Was our work a “realistic approximation” of what happens in a real election? When the vendors call our work “unrealistic”, they usually mean one of two things:

  1. Real attackers couldn’t discover these vulnerabilities
  2. The attackers can’t be exploited in the real world.

Both of these arguments are wrong. In real elections, individual voting machines are not terribly well safeguarded.  In a studio where I take swing dance lessons, I found a rack of eSlates two weeks after the election in which they were used.  They were in their normal cases.  There were no security seals.  (I didn’t touch them, but I did have a very good look around.) That’s more than sufficient access for an attacker wanting to tamper with a voting machine.  Likewise, Ed Felten has a series of Tinker posts about unguarded voting machines in Princeton.

Can an attacker learn enough about these machines to construct the attacks we described in our report? This sort of thing would need to be done in private, where a team of smart attackers could carefully reverse engineer the machine and piece together the attack.  I’ll estimate that it would take a group of four talented people, working full time, two to three months of effort to do it.  Once.  After that, you’ve got your evil attack software, ready to go, with only minutes of effort to boot a single eSlate, install the malicious software patch, and then it’s off to the races.  The attack would only need to be installed on a single eSlate per county in order to spread to every other eSlate.  The election professionals and procedures would be helpless to prevent it.  (Hart has a “hash code testing” mechanism that’s meant to determine if an eSlate is running authentic software, but it’s trivial to defeat.  See issues 9 through 12 in our report.)

• _Data lines_:
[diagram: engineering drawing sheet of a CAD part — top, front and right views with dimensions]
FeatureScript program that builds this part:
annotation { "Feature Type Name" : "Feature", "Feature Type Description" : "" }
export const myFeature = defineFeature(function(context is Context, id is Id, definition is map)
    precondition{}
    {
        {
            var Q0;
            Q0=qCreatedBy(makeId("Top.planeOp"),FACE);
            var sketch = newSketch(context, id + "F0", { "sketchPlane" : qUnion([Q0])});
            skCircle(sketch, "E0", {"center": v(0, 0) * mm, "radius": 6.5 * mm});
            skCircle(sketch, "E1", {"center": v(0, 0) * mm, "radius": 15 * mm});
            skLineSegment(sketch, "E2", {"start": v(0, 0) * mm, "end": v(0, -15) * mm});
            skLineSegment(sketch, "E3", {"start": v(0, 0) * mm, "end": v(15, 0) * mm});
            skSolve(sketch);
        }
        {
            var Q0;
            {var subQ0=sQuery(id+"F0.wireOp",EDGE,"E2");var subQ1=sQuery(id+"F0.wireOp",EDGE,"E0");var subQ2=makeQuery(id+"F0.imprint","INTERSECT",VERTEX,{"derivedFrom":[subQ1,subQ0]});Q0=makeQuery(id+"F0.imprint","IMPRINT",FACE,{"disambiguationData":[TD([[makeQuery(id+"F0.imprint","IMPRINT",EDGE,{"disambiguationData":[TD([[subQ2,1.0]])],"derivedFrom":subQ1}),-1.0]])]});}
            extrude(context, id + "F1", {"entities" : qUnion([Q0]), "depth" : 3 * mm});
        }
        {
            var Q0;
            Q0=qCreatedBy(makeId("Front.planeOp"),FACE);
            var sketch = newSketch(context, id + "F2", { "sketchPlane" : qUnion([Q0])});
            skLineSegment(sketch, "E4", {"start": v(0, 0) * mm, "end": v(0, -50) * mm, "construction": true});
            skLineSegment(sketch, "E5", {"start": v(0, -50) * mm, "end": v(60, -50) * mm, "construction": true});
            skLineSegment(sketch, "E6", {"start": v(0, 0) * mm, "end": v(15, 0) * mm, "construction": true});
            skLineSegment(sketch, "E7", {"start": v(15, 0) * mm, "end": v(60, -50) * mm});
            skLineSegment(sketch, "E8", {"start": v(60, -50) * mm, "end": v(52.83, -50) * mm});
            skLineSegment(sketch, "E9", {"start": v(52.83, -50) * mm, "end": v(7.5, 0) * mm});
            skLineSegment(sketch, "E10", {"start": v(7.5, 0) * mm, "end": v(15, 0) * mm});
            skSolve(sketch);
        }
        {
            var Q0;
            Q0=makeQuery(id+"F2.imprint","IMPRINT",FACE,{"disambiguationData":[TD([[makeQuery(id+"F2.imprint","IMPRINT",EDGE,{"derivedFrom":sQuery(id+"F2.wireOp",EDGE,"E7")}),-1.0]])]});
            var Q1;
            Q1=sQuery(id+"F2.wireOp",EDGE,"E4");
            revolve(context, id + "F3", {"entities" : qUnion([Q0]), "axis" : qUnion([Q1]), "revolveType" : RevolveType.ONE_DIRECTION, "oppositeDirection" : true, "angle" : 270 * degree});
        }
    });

• _Tasks to perform_:
(1) Can you condense the paragraph of the voting-machine security text that begins "Both of these arguments are wrong" into a short bulleted list that keeps its main facts?
(2) Carry on the voting-machine security text from its last sentence.
The rows were taken from a separate source.

• _Final answers_:
(1)
- Both vendor arguments are wrong.
- In real elections, individual voting machines are poorly safeguarded.
- Two weeks after an election, the writer found a rack of eSlates from that election in a swing dance studio.
- The machines were in their normal cases with no security seals. The writer looked closely but didn't touch them.
- That is more than enough access for an attacker to tamper with a machine.
- Ed Felten has a series of Tinker posts about unguarded voting machines in Princeton.

(2)
What about auditing, reconciliation, “logic and accuracy” testing, and other related procedures? Again, all easily defeated by a sophisticated attacker.  Generally speaking, there are several different kinds of tests that DRE systems support.  “Self-tests” are trivial for malicious software to detect, allowing the malicious software to either disable and fake the test results, or simply behave correctly.  Most “logic and accuracy” tests boil down to casting a handful of votes for each candidate and then doing a tally.  Malicious software might simply behave correctly until more than a handful of votes have been received.  Likewise, malicious software might just look at the clock and behave correctly unless it’s the proper election day.  Parallel testing is about pulling machines out of service and casting what appears to be completely normal votes on them while the real election is ongoing.  This may or may not detect malicious software, but nobody in Texas does parallel testing.  Auditing and reconciliation are all about comparing different records of the same event.  If you’ve got a voter-verified paper audit trail (VVPAT) attachment to a DRE, then you could compare it with the electronic records.  Texas has not yet certified any VVPAT printers, so those won’t help here.  (The VVPAT printers sold by current DRE vendors have other problems, but that’s a topic for another day.) The “redundant” memories in the DREs are all that you’ve got left to audit or reconcile.  Our work shows how this redundancy is unhelpful against security threats; malicious code will simply modify all of the copies in synchrony.

Later, the Hart representative remarked:

The Hart system is the only system approved as-is for the November 2007 general election after the top to bottom review in California.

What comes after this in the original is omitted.